#33: Race Does Not Exist. But Racism Does

A dangerous side effect of the discussion of racism is that such discussion can keep the idea of thinking in different human “races” alive as something that is real. But it is not. Dividing people up into different races is deeply unscientific, deeply unhistorical, and deeply inhumane. We are all one. We are all part of a great human family that may here or there differ superficially in shape or appearance, but these differences are just skin-deep. History shows that human populations have been mixing with each other forever. We are all creoles. We are all mixed. None of us is pure x or y or z. “Race” as a category was invented to justify the exploitation of those who were considered exploitable, and to make that palatable to otherwise educated people, they were socially constructed as being of lesser worth, even though that was scientifically and factually wrong, always.

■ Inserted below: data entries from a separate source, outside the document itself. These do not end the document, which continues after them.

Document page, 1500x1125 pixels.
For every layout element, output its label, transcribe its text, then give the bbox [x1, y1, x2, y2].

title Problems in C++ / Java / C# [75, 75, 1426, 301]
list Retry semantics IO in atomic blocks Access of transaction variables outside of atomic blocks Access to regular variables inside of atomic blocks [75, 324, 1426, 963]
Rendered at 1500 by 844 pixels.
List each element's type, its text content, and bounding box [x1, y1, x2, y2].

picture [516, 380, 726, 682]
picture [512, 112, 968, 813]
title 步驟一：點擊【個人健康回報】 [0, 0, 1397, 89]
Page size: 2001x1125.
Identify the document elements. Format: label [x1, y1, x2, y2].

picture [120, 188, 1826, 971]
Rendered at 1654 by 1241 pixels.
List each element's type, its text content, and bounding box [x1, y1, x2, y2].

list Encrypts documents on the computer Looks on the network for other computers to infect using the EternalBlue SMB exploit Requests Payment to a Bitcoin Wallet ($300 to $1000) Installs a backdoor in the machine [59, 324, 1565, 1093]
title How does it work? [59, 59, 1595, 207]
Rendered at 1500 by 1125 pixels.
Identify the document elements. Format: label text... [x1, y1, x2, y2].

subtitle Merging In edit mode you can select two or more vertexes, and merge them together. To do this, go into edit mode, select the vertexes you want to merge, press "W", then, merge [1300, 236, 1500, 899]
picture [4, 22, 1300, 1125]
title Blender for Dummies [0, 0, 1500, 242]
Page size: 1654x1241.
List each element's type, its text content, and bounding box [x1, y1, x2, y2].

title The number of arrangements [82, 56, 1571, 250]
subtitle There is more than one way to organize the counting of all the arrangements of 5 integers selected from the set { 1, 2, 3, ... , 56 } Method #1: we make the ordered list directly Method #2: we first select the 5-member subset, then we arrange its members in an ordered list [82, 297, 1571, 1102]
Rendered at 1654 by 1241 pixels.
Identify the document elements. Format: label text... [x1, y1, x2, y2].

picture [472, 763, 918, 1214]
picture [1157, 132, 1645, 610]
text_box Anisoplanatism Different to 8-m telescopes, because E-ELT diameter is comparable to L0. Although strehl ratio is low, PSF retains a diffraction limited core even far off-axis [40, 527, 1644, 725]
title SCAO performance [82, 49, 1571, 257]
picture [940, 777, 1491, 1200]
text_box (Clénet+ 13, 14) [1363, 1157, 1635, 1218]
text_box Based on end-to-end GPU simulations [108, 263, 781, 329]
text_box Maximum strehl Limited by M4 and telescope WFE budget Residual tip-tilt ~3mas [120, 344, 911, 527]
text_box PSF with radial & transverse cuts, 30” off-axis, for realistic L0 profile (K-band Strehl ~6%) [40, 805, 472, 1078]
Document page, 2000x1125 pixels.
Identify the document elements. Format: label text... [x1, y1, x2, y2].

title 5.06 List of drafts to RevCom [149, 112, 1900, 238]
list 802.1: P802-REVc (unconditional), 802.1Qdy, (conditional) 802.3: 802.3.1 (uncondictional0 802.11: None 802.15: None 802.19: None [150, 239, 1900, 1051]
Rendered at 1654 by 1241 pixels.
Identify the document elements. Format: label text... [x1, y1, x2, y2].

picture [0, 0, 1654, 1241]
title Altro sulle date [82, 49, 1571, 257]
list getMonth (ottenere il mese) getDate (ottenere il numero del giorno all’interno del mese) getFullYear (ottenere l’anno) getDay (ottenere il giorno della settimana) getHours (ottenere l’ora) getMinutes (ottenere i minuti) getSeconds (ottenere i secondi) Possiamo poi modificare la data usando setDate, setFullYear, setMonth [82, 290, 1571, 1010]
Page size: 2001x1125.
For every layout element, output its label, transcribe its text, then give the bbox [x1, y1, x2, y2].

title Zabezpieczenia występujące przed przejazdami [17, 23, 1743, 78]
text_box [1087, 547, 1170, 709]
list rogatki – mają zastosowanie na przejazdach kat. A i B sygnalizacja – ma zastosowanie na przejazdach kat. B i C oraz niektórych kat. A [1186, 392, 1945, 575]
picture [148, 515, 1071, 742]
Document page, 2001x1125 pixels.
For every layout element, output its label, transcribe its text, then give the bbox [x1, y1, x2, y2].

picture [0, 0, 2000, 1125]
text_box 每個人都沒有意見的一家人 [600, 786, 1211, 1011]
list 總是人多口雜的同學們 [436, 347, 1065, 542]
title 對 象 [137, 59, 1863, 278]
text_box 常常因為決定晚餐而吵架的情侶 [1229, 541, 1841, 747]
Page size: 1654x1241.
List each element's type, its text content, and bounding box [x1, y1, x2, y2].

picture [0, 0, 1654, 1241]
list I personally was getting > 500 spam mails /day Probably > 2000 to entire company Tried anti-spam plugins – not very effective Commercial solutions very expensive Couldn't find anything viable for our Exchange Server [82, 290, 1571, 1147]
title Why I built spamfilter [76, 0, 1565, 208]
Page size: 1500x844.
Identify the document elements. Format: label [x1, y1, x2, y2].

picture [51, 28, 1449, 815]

But even though “race” does not exist, racism does. The way we think about each other, whether factually or not, can poison us against each other, can create groups where none exist, create assumptions that are not justified, and can create living conditions that then create the phenomenon as an effect of discrimination. We imagine that the characteristics allegedly defining “racial” difference are real and meaningful, and then discriminate against people with these characteristics.

The challenge now is that while fighting against racism, or against any discrimination of a group that was socially constructed as different, that we must not give credence to that difference by essentializing it, making it something that it is not. Discrimination is real. Experiences of discrimination are real.

Nevertheless, the category of difference that discrimination is based on may just as well only exist in our heads. We should not continue to give it more credence. This is not easy, but necessary. In the fight against racism, we must not perpetuate the lie that humans would be dividable into different races. We are all one; but some of us have been mistreated more than others just because they have been said to belong to a different group than whoever has been seen as neutral.